_YOUR TASK:_ Below are the records. Retype exactly the lines between the lines holding "M652 1272 685 1288 675 1308 642 1291Z" and "M808 1284 822 1290 805 1326 791 1320Z", inclusive.

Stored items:
━━━━━━━━━━━━━━━━

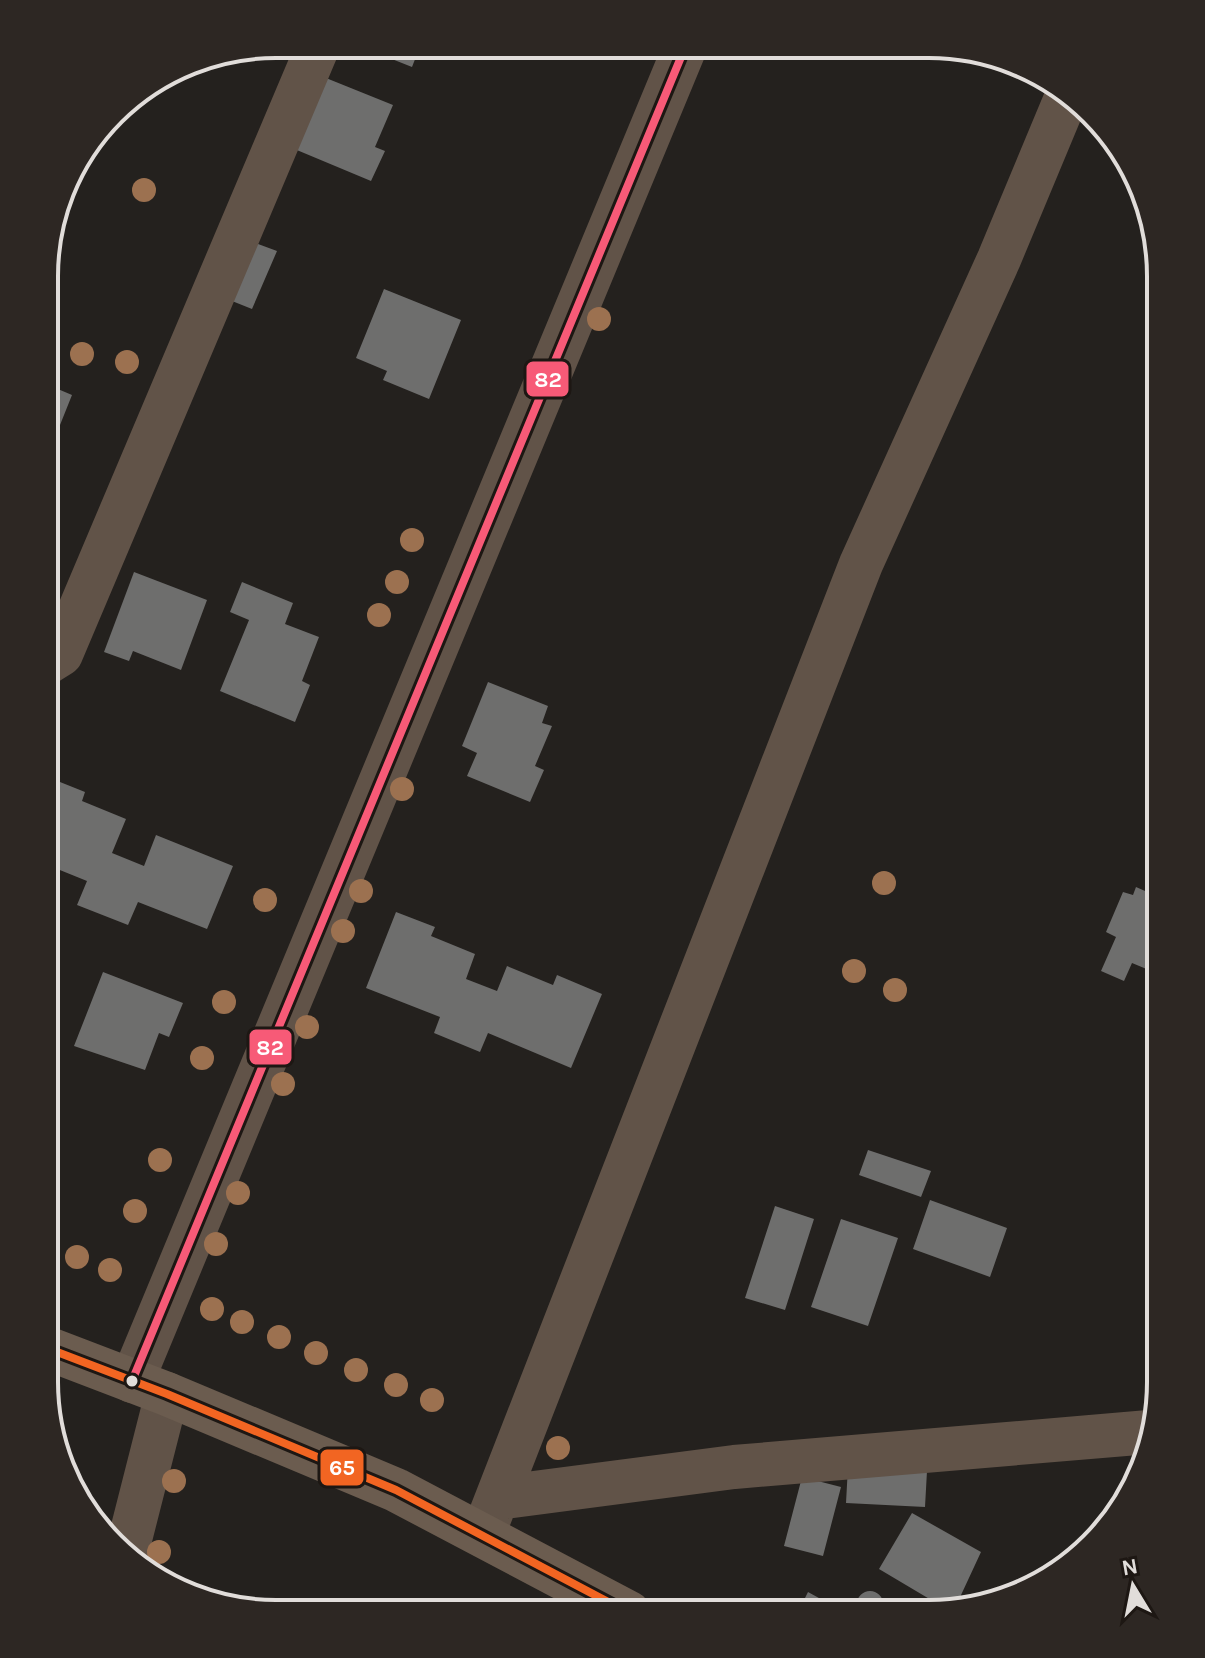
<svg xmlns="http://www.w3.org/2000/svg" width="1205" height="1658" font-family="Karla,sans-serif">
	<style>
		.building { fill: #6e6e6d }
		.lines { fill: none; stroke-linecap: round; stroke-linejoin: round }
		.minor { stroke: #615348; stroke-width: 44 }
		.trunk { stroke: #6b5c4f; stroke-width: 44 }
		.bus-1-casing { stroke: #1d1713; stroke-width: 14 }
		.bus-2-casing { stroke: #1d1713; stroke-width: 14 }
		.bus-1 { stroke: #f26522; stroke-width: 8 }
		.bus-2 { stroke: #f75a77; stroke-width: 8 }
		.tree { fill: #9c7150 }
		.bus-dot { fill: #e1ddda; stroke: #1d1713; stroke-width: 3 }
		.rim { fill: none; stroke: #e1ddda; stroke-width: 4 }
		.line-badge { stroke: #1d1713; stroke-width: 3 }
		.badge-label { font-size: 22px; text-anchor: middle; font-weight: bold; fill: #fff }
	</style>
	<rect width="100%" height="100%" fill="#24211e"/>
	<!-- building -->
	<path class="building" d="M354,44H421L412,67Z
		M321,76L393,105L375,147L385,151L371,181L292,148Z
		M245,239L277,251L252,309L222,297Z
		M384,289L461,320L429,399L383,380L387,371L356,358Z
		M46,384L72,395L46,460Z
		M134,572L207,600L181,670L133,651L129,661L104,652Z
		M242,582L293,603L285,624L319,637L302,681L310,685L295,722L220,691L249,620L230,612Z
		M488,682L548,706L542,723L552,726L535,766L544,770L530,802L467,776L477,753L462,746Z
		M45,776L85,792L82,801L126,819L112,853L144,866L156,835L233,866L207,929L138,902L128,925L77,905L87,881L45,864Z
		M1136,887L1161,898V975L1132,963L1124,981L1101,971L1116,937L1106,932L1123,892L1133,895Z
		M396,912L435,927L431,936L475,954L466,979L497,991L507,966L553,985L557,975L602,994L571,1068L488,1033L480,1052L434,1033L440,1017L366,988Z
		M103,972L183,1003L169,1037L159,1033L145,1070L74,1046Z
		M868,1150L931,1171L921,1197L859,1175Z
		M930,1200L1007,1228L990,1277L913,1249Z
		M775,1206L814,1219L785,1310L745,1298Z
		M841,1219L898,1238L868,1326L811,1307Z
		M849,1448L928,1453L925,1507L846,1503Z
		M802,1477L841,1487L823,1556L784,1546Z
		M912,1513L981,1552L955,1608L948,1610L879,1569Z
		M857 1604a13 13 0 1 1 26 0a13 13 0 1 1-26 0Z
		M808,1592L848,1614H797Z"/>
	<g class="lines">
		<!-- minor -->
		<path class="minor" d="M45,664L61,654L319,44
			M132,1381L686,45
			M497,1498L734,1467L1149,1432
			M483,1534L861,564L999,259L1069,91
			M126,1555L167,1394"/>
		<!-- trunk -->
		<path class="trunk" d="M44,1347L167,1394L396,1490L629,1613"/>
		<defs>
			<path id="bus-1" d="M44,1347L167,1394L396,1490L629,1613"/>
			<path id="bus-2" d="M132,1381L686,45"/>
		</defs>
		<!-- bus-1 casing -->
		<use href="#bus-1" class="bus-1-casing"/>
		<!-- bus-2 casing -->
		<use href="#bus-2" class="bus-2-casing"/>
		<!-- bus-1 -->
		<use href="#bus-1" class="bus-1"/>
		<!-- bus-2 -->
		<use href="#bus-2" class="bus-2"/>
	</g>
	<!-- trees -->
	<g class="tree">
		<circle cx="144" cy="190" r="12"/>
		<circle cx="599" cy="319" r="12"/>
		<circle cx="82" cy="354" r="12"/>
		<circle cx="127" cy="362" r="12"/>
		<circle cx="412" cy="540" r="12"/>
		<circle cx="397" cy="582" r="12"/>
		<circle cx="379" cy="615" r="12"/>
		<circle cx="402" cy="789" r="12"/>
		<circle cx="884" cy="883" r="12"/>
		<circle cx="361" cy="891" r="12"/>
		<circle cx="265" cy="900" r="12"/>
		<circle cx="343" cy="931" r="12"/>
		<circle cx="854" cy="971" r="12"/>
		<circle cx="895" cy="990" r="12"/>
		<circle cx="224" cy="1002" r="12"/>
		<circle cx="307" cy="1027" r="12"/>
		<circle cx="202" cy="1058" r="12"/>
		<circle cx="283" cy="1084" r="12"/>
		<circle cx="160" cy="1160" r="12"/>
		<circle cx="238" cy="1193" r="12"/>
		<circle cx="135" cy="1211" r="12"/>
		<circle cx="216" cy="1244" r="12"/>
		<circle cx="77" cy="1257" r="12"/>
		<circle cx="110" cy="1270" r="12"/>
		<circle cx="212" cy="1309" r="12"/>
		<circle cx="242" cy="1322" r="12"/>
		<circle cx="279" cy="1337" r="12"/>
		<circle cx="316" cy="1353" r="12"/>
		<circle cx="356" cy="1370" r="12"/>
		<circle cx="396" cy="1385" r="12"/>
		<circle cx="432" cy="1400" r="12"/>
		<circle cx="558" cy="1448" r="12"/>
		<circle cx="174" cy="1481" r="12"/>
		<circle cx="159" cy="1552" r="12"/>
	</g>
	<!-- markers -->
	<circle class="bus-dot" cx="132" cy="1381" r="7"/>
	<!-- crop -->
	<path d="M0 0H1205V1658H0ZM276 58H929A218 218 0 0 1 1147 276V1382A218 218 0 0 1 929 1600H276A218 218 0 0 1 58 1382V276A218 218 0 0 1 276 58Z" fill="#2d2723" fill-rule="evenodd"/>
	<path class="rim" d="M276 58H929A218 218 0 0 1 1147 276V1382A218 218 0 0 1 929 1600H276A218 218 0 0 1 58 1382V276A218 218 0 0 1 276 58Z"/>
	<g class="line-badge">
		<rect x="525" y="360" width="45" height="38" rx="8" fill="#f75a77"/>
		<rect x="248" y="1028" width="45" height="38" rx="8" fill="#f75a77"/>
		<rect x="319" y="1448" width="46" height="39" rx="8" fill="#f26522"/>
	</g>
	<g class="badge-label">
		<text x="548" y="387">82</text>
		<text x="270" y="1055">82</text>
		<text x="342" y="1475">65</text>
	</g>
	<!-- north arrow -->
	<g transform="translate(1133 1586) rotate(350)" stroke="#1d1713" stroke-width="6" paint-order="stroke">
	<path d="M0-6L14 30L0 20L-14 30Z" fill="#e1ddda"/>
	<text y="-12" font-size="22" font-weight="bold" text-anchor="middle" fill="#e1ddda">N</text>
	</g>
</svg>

━━━━━━━━━━━━━━━━

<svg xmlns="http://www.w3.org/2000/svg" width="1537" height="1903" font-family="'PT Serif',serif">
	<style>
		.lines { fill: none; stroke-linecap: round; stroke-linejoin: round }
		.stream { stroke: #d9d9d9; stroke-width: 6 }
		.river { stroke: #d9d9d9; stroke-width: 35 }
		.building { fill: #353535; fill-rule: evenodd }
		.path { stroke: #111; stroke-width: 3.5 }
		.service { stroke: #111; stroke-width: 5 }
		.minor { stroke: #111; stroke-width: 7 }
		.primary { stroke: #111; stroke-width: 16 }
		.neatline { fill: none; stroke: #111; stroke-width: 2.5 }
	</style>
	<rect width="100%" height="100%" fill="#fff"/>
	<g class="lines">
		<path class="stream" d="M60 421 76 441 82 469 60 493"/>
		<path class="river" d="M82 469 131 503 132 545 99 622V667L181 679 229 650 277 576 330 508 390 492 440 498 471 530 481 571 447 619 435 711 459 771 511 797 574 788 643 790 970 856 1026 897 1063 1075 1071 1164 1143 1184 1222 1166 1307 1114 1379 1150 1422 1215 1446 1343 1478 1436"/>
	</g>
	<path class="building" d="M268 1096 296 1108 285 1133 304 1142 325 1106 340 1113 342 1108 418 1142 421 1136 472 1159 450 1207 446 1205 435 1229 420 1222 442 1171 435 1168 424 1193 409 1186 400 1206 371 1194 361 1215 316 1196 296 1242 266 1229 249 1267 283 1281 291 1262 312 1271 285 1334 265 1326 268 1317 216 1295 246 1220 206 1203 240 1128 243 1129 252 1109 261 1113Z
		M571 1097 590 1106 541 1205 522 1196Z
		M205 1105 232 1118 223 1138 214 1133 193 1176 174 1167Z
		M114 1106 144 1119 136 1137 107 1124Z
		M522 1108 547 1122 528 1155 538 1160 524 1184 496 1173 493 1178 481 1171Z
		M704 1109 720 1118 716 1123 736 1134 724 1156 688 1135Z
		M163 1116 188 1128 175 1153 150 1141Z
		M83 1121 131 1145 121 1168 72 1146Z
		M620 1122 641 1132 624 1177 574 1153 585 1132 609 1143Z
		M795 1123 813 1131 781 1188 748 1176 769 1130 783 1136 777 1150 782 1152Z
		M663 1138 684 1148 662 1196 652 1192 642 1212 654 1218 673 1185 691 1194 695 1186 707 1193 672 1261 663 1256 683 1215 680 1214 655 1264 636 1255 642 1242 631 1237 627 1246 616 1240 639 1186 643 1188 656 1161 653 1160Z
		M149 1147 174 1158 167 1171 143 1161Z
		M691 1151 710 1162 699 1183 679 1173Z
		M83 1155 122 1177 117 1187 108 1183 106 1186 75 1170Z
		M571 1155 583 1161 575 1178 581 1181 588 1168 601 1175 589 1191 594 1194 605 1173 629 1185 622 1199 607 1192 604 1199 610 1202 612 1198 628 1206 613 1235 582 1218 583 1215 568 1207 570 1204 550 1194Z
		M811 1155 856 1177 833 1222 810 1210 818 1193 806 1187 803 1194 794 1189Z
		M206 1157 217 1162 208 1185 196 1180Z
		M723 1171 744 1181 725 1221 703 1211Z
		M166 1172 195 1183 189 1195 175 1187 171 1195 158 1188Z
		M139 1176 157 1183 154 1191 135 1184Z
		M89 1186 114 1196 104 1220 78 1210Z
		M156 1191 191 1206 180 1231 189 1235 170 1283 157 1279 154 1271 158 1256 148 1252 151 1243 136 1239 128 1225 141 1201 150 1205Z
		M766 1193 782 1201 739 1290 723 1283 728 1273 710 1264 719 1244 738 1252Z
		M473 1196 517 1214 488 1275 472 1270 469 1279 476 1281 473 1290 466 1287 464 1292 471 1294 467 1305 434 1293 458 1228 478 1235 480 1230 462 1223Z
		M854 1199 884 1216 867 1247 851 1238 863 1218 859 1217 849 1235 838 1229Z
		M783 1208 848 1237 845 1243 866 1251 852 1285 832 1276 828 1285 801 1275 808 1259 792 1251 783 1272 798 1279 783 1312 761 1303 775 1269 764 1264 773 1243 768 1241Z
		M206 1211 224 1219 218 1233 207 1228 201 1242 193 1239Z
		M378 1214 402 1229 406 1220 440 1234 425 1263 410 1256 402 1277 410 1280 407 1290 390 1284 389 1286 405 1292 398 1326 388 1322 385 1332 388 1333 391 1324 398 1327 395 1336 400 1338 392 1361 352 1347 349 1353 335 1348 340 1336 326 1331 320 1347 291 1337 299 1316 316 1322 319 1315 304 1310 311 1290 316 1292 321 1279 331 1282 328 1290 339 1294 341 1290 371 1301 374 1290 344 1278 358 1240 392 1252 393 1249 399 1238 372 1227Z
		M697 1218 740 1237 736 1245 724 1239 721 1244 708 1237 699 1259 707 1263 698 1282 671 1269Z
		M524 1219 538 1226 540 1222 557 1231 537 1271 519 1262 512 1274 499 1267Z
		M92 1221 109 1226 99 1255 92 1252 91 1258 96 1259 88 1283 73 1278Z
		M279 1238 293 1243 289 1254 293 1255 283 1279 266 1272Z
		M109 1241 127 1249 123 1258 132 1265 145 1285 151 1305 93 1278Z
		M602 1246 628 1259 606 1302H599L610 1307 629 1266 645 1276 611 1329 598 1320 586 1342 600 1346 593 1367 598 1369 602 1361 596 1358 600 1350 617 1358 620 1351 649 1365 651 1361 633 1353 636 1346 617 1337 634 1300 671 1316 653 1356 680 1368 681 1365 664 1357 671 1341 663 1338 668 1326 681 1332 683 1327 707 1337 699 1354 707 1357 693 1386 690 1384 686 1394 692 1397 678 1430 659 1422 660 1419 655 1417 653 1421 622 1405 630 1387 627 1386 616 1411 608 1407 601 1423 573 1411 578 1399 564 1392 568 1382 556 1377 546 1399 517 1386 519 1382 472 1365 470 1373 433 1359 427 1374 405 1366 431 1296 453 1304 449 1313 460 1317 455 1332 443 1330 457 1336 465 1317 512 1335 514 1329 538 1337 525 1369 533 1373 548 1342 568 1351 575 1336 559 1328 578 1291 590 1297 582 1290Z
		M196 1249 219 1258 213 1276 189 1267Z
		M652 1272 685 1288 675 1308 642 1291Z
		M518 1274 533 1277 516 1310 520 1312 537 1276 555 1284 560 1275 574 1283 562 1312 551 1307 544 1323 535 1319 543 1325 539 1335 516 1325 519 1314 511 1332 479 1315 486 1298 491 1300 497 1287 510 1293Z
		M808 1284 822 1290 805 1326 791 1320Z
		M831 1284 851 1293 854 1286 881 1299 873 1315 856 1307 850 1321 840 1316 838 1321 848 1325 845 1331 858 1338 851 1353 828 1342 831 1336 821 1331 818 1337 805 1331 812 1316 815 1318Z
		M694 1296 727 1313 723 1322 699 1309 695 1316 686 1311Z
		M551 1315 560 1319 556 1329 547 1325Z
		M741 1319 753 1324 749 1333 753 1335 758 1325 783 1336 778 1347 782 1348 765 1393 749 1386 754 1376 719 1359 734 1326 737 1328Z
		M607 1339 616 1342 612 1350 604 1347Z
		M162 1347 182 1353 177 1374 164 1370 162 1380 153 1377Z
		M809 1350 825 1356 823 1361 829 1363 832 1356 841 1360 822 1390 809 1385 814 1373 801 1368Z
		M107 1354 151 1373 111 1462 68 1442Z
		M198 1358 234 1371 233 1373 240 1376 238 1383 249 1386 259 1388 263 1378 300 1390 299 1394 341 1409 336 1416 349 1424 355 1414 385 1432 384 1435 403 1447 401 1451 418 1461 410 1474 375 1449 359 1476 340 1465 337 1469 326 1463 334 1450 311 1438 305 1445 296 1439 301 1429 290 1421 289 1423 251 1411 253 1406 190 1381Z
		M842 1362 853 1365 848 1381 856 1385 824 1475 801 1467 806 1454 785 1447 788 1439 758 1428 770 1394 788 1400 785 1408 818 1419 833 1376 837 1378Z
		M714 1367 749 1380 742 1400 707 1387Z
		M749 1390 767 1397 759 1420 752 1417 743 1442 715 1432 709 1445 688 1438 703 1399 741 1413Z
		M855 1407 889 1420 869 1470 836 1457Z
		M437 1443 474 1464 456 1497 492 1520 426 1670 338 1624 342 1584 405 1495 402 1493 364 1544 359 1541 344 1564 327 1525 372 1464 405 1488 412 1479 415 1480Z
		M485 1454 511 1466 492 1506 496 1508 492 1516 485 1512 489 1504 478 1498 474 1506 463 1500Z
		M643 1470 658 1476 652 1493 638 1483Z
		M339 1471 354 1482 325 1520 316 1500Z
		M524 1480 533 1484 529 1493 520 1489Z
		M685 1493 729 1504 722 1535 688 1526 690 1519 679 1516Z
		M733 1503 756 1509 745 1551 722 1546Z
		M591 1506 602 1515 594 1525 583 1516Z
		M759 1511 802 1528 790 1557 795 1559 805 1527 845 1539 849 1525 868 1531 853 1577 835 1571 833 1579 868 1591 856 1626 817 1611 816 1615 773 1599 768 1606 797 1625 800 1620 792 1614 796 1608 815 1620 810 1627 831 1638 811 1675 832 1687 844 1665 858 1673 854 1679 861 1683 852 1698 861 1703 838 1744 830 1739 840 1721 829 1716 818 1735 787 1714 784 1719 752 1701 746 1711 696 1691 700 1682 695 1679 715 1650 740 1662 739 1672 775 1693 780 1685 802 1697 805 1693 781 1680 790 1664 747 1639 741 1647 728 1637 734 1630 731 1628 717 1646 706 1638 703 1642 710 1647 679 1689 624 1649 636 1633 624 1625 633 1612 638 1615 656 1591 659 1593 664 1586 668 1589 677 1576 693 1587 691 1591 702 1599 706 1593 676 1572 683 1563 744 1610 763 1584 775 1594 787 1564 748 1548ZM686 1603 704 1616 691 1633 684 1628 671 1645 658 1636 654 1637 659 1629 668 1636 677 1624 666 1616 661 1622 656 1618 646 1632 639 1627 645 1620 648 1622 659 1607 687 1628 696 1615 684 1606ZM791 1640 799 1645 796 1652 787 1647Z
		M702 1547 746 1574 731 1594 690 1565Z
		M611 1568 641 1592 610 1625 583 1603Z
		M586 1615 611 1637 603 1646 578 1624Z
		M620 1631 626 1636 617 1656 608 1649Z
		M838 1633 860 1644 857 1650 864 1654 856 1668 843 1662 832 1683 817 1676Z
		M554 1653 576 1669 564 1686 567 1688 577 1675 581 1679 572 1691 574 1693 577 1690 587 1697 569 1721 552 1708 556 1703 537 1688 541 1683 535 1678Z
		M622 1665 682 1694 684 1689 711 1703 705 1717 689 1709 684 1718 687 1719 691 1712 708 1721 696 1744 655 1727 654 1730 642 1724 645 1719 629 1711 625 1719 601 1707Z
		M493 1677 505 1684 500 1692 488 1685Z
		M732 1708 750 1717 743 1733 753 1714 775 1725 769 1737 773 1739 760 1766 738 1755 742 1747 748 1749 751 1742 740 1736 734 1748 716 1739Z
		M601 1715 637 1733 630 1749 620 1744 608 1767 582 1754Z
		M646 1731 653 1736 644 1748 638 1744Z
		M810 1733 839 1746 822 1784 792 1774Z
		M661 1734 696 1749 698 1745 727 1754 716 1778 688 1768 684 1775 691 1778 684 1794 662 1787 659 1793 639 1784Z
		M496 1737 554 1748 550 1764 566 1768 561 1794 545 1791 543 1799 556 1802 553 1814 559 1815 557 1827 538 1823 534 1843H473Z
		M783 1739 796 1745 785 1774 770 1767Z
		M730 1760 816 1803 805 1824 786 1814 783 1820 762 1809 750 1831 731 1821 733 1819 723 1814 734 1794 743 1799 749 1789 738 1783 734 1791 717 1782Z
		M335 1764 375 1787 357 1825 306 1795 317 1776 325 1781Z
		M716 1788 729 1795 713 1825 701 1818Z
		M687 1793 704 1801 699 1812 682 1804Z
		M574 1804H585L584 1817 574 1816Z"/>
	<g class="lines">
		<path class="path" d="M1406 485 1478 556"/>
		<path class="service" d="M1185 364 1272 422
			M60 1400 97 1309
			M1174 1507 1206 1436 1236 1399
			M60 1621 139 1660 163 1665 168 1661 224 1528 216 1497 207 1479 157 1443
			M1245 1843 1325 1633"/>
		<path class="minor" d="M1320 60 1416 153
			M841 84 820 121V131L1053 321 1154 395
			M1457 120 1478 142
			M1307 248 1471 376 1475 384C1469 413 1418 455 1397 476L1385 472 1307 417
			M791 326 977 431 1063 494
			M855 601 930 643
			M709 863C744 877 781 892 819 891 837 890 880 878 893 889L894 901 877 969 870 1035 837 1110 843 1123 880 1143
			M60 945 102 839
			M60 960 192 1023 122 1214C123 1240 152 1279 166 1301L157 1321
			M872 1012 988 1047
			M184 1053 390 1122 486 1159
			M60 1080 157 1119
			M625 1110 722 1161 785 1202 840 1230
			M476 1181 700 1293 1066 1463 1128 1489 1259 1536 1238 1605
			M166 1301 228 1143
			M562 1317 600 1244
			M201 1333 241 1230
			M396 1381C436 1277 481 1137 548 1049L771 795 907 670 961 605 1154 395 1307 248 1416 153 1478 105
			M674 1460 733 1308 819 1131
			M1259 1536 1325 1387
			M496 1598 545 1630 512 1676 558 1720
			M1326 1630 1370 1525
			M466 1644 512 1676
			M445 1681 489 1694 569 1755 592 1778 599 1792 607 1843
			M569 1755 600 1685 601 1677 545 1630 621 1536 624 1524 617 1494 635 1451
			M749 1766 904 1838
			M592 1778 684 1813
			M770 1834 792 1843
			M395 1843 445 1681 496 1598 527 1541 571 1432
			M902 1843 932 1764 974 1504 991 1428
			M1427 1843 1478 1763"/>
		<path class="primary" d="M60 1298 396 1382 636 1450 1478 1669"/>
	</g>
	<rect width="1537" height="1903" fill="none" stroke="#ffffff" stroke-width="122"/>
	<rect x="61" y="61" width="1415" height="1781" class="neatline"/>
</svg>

━━━━━━━━━━━━━━━━

_COMPLETED TASK:_
		M652 1272 685 1288 675 1308 642 1291Z
		M518 1274 533 1277 516 1310 520 1312 537 1276 555 1284 560 1275 574 1283 562 1312 551 1307 544 1323 535 1319 543 1325 539 1335 516 1325 519 1314 511 1332 479 1315 486 1298 491 1300 497 1287 510 1293Z
		M808 1284 822 1290 805 1326 791 1320Z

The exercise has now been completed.